Why Sitting Too Much is Bad for You & What to Do About It
Normal, everyday life is filled with a lot of sitting these days. We sit in our cars, we sit at our desks, we sit at the kitchen table, and we sit on our couches. Most of us have to actively seek out exercise by joining a gym or attending exercise classes because our regular days are so sedentary. This shift toward more sitting and less regular movement has only been increasing over the years.
We’re meant to move; our ancestors spent days hunting down large animals, and later, working in fields and factories, on their feet nearly the entire day. While it’s not necessary to have quite that level of daily activity, the evidence is clear that not getting enough regular movement can have some unwanted effects on our health and put us at risk for diseases like high blood pressure and diabetes. A sedentary lifestyle can also be draining on your energy levels and mood.
That’s why sit stand desks are the perfect solution to the issue of sedentary office work. They allow you to move throughout the day. You’re not forced to remain standing, nor are you bound to a day of sitting. You can work comfortably by continuously changing positions and adjusting your desk and other equipment to fit your body.
Too much sitting has many health risks
Sitting for long periods of time, like at a desk all day, has a number of health risks. According to the Mayo Clinic, “they include obesity and a cluster of conditions — increased blood pressure, high blood sugar, excess body fat around the waist and abnormal cholesterol levels — that make up metabolic syndrome. Too much sitting overall and prolonged periods of sitting also seem to increase the risk of death from cardiovascular disease and cancer.” The other less deadly side effects of sitting all day include muscle and joint discomfort, soreness in the back and neck, varicose veins, and weight gain.
There are also mental and emotional side effects
New research shows that sitting all day “not only carries a physical toll, but may also increase risks of mental health issues, such as anxiety and depression,” according to the Association for Psychological Science. The study found that employees who spend most of the day seated had higher rates of anxiety and depression compared to employees who had more active jobs.
The same study also found that physical activity outside of work hours didn’t protect sedentary workers from the negative effects of sitting. “If people sat for most of the workday, even if they were physically active and getting exercise in their off-hours, they still showed relatively higher rates of anxiety and depression symptoms than did workers who sat for less than 3 hours a day.” The negative effects of sitting can’t be undone through exercise alone.
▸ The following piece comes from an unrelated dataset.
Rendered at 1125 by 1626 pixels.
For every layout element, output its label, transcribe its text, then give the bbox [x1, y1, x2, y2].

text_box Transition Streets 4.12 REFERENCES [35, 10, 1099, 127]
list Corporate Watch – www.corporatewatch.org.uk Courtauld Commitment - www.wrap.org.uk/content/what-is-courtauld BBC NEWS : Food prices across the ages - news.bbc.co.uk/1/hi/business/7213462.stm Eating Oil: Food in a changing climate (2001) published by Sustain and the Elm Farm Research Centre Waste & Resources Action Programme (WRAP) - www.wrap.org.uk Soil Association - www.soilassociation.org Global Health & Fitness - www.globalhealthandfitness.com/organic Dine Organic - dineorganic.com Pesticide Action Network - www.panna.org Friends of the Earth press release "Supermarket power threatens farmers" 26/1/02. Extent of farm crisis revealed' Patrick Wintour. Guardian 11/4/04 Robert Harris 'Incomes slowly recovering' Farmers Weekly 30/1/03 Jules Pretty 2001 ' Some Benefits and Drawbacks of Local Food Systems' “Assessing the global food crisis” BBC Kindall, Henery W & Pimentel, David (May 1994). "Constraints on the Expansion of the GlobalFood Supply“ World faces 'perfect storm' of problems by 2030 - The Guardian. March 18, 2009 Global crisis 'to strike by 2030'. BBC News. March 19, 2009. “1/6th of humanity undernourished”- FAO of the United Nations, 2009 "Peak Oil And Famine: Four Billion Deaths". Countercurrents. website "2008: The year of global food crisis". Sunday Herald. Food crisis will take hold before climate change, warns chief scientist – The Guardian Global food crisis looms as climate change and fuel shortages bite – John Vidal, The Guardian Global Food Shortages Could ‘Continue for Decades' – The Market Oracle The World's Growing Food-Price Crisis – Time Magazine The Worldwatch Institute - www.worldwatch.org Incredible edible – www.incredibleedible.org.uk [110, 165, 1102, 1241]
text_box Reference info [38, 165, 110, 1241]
We have to reduce the amount we sit in order to really protect our bodies and minds.
The solution: a sit stand desk (and other ergonomic equipment)
Sit stand desks allow those who are typically bound to a desk during the workday to swap some of their sitting hours for standing hours. Height adjustable workstations allow you to move throughout the day so you’re not spending too much time sitting or standing (because there are also some negatives to standing too much).
The right kind of sit stand desk will have a wide range of adjustability and can adjust to your specific height and proportions. One that reminds you to change positions throughout the day will help you get into the habit of sitting and standing while you work (like Sentinel, Sierra HX, or Fundamentals with the new bluetooth switch).
Combine your sit stand desk (or your standing desk converter on top of your regular desk) with other ergonomic equipment to ensure you can work comfortably all day long. A monitor arm will help you put your screen(s) in the right position, and an anti-fatigue mat will make standing more comfortable and active. Practicing good posture is also important to ensure you get the most of your ergonomic office equipment.
Other ways to be more active in your daily life
Once you’ve started standing more at work, try adding other activity into your day. Take breaks to stretch at your desk or go for a walk outside during your lunch hour. Opt for the stairs over the elevator. Have your colleagues join you in being more active by holding walking meetings or standing huddles. Sign up for an exercise class and bring a friend to keep you motivated. If you can, walk or ride your bike to work or to run errands rather than driving. In your leisure time, try active hobbies like gardening, hiking, or cycling. Whatever you enjoy, just try to add some more movement to your day and you’ll be set up for a healthy, active life.